Radioligand therapy has entered a phase of rapid clinical maturation, supported by growing evidence across different tumor types. Established β-emitters, such as [¹⁷⁷Lu]Lu-PSMA-617, continue to define standards in prostate cancer, while α-emitting compounds, such as [²¹²Pb]Pb-DOTAMTATE, demonstrate meaningful activity and tolerability in GEP-NETs. The expanding landscape now includes combination strategies such as RLT with PARP inhibition, integration with stereotactic body radiotherapy and exploration of alternative targets such as ACP3 to overcome resistance and heterogeneity. Together, these advances highlight the transition from proof-of-concept to broad clinical applications.

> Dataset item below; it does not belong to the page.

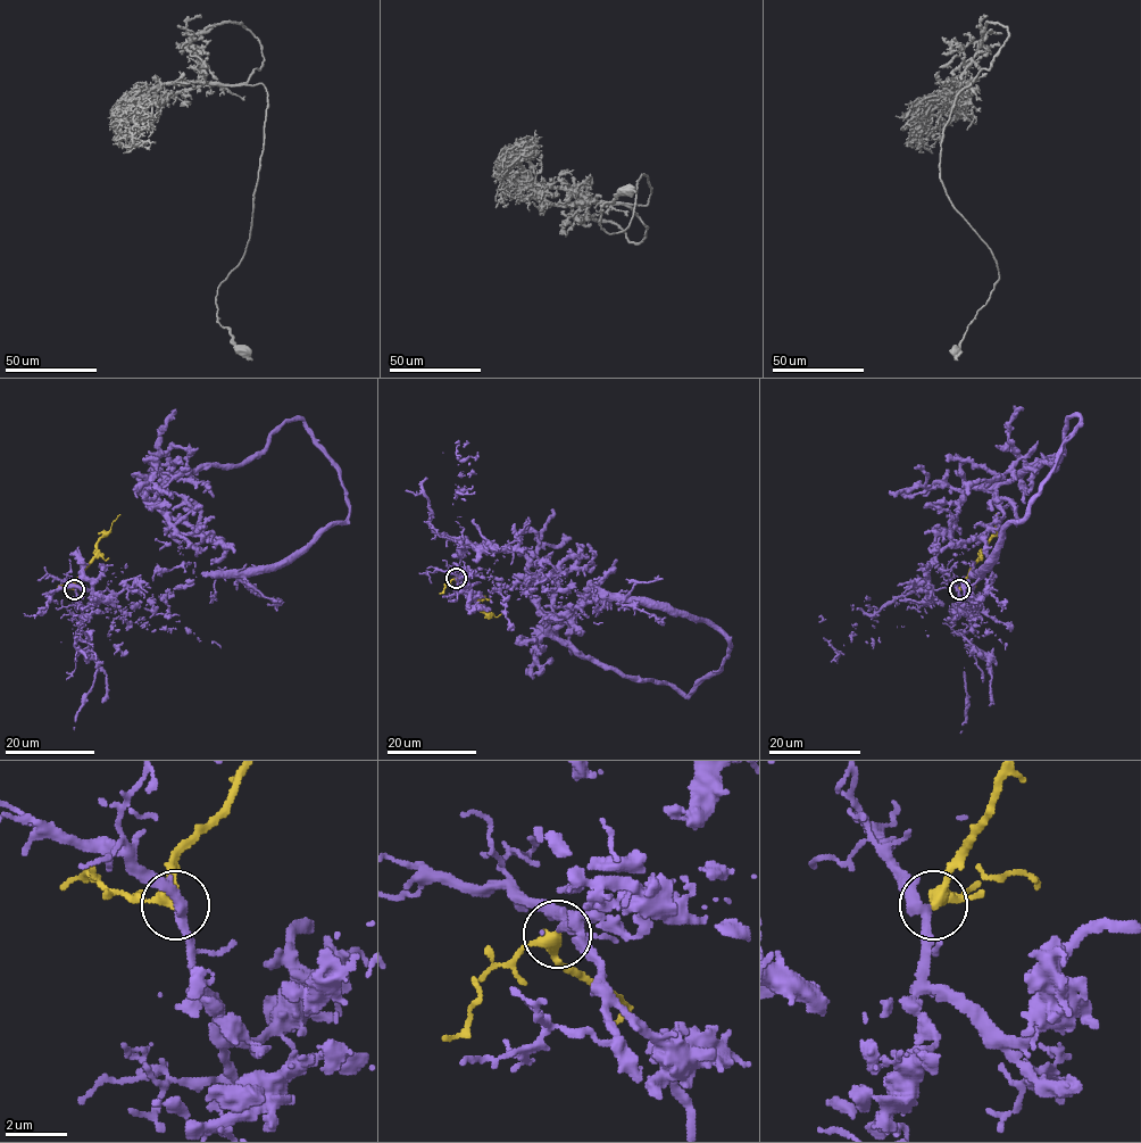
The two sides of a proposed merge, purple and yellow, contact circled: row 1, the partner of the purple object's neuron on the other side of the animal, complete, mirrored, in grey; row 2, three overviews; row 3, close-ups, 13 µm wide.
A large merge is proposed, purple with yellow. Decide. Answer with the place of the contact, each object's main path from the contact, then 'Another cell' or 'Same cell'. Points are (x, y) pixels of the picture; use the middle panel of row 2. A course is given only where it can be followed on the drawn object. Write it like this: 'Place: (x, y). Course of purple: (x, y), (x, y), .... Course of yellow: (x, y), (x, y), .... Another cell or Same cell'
Place: (456, 578). Course of purple: (457, 577), (665, 603), (731, 642), (722, 665), (685, 695), (560, 640), (529, 582), (583, 569), (586, 544). Course of yellow: (457, 578), (486, 612), (494, 616), (501, 613). Same cell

The continued refinement of patient selection, optimization of dosing and sequencing and the development of next-generation ligands will be central to extending the benefits of RLT across tumor types and disease stages.

Conflict of interest

Irene A. Burger has received research grants and speaker honoraria from GE Healthcare, research grants from Vontobel foundation and Bayer, and speaker honoraria from Bayer Health Care, Novartis, Jansen and Astellas Pharma AG and advisory roles for GE Healthcare, Novartis and RatioTherapeutics.

Funding

The author has declared that no financial support was received from any organization for the submitted work.

Author contributions

The author has created and approved the final manuscript.